Dans le canton de Vaud, Lausanne compte ainsi la majorité de cette diversité. Il va ainsi sans dire que cette superdiversité en matière religieuse a un effet sur l’aménagement urbain – et cela n’est pas étranger au fait que l’analyse des lieux de culte suscite un regain d’intérêt pour les sciences sociales[4][5][6]. Si la ville contemporaine apparaît souvent comme totalement sécularisée, les lieux de culte conservent une importance non négligeable, notamment pour l’industrie touristique. Les édifices religieux constituent effectivement d’importants pôles d’attraction dans cette industrie cruciale pour l’économie contemporaine[7][8] – du moins jusqu’à la pandémie mondiale de COVID-19. Or cette place des lieux de cultes n’en est pas moins caractérisée par une ambiguïté fondamentale : à la fois centrale dans le dispositif touristique et dans l’aménagement urbain, les communautés religieuses n’en éprouvent pas moins de la peine à prendre place, à trouver des espaces. À titre d’exemple, dans le canton de Vaud, hormis la synagogue de Lausanne bâtie en 1910 et du centre taoïste de Bullet inauguré en 2019, tous les édifices religieux – c’est-à-dire les bâtiments conçus comme tels et non pas ceux réaffectés ultérieurement – du canton sont chrétiens[9].

Genève

Or selon les données produites par le CIC, à Genève l’ensemble des communautés religieuses se partagent en moyenne 0,67 lieux par communauté, soit environ deux lieux pour trois communautés. De surcroît, si les édifices religieux monumentaux sont facilement identifiables, il en devient pourtant invisible pour le/la passant-e[10], par trop habitué-e à son milieu de vie direct. Mais surtout, cette superdiversité devient d’autant moins visible que se multiplient les modalités de production spatiale. En effet, de nombreuses communautés religieuses de réinventer les modalités d’accès à l’espace.
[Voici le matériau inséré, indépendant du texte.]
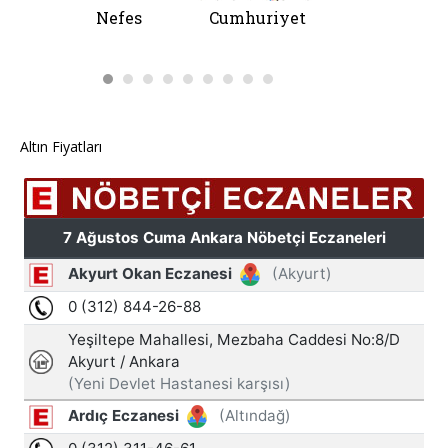
Altın Fiyatları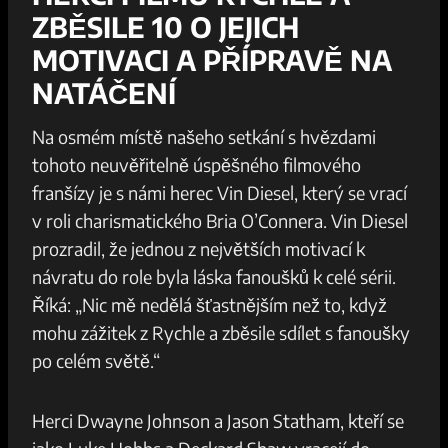
ZBĚSILE 10 O JEJICH
MOTIVACI A PŘÍPRAVĚ ​NA
NATÁČENÍ
Na osmém místě našeho ⁣setkání s hvězdami
tohoto neuvěřitelně úspěšného filmového
franšízy je s námi herec Vin Diesel, který se ⁢vrací
v roli charismatického Bria O’Connera. Vin ‍Diesel
prozradil, že jednou z největších motivací ‍k
‌návratu do role byla láska ⁣fanoušků ‍k ⁤celé⁢ sérii.
Říká: „Nic mě nedělá⁢ šťastnějším než to, když‌
mohu zážitek z Rychle‍ a zběsile sdílet s⁢ fanoušky
po celém světě.“
Herci​ Dwayne Johnson a Jason Statham, kteří se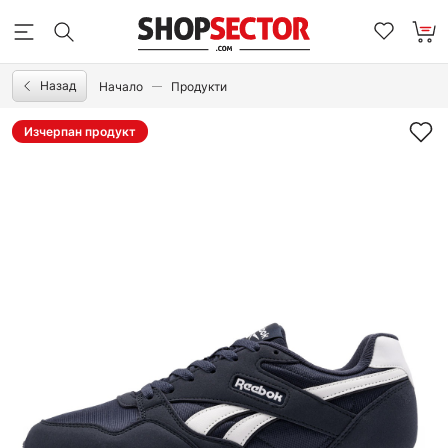
Назад
Начало
Продукти
Изчерпан продукт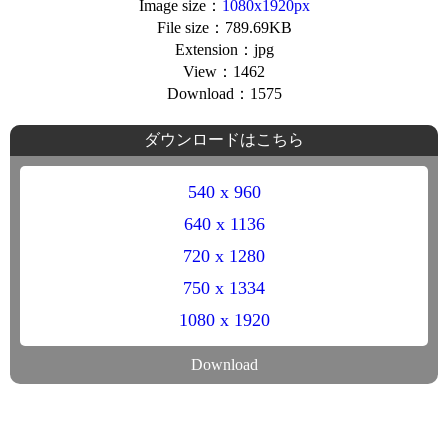
Image size：
1080x1920px
File size：789.69KB
Extension：jpg
View：1462
Download：1575
ダウンロードはこちら
540 x 960
640 x 1136
720 x 1280
750 x 1334
1080 x 1920
Download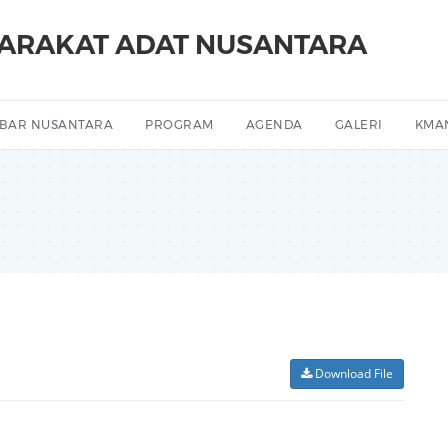
YARAKAT ADAT NUSANTARA
BAR NUSANTARA
PROGRAM
AGENDA
GALERI
KMA
Download File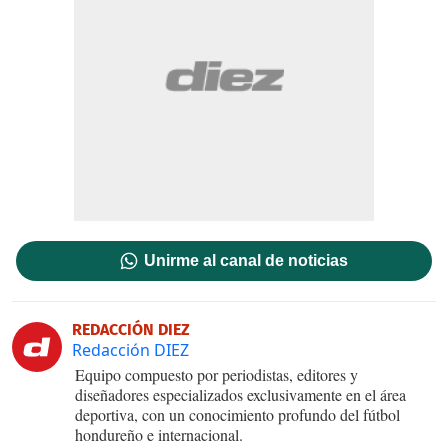
Unirme al canal de noticias
REDACCIÓN DIEZ
Redacción DIEZ
Equipo compuesto por periodistas, editores y
diseñadores especializados exclusivamente en el área
deportiva, con un conocimiento profundo del fútbol
hondureño e internacional.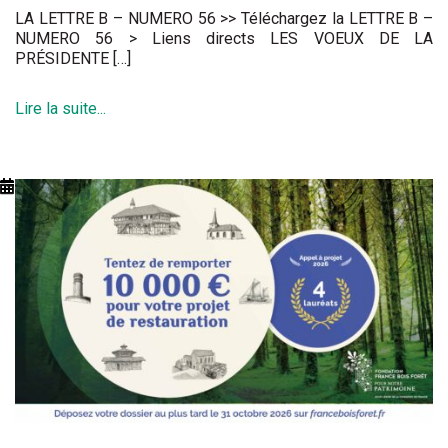
LA LETTRE B – NUMERO 56 >> Téléchargez la LETTRE B –
NUMERO 56 > Liens directs LES VOEUX DE LA
PRÉSIDENTE […]
Lire la suite...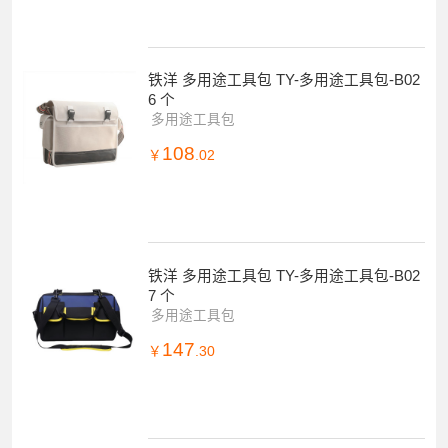
铁洋 多用途工具包 TY-多用途工具包-B02
6 个
多用途工具包
108
￥
.02
铁洋 多用途工具包 TY-多用途工具包-B02
7 个
多用途工具包
147
￥
.30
On observe ainsi, dans cette ville superdiverse, une multiplication des formes administratives – sous-locations et colocations notamment – ainsi que des innovations formelles : recyclage de locaux commerciaux, de logements, de garages, mais aussi utilisation de lieux naturels, d’anciens cinémas ou encore des containers de chantiers.


Références bibliographiques

[1] Monnot, Christophe. 2020. « The City as a Continuous Laboratory for Diversity: The Case of Geneva ». Social Inclusion 8(3):262‑72.

[2] Vertovec, Steven. 2007. « Super-diversity and its implications ». Ethnic and Racial Studies 30(6):1024‑54.

[3] Monnot, Christophe. 2018. « La diversité dans la cité: les communautés religieuses en Suisse ». P. 171‑90 in Pluralisme et reconnaissance. Face à la diversité religieuse, édité par I. Becci, C. Monnot, et O. Voirol. Rennes: Presses Universitaires de Rennes.

[4] Becci, Irene, Marian Burchardt, et José Casanova, éd. 2013. Topographies of Faith. Religion in Urban Spaces. Leiden / Boston: Brill.

[5] Berking, Helmuth, Silke Steets, et Jochen Schwenk, éd. 2018. Religious Pluralism and the City. Inquiries into Postsecular Urbanism. London: Bloomsbury.

[6] Boutry, Philippe, et André Encrevé, éd. 2003. La religion dans la ville. Bordeaux: Éditions Bière.

[7] Fainstein, Susan S. 2007. « Tourism and the Commodification of Urban Culture ». in The Urban Reinvetors Papers Series 2005-2007. University of Tenerife, Canary Islands.

[8] Judd, Denis R., et Susan S. Fainstein. 1999. The Tourist City. Yale: Yale University Press.

[9] Marzi, Eva. 2020. CREDO. Une cartographie de la diversité religieuse vaudoise. Lausanne: Antipodes, p.59.

[10] Joseph, Isaac. 1984. Le passant considérable. Essai sur la dispersion de l’espace public. Paris: Librairie des Méridiens.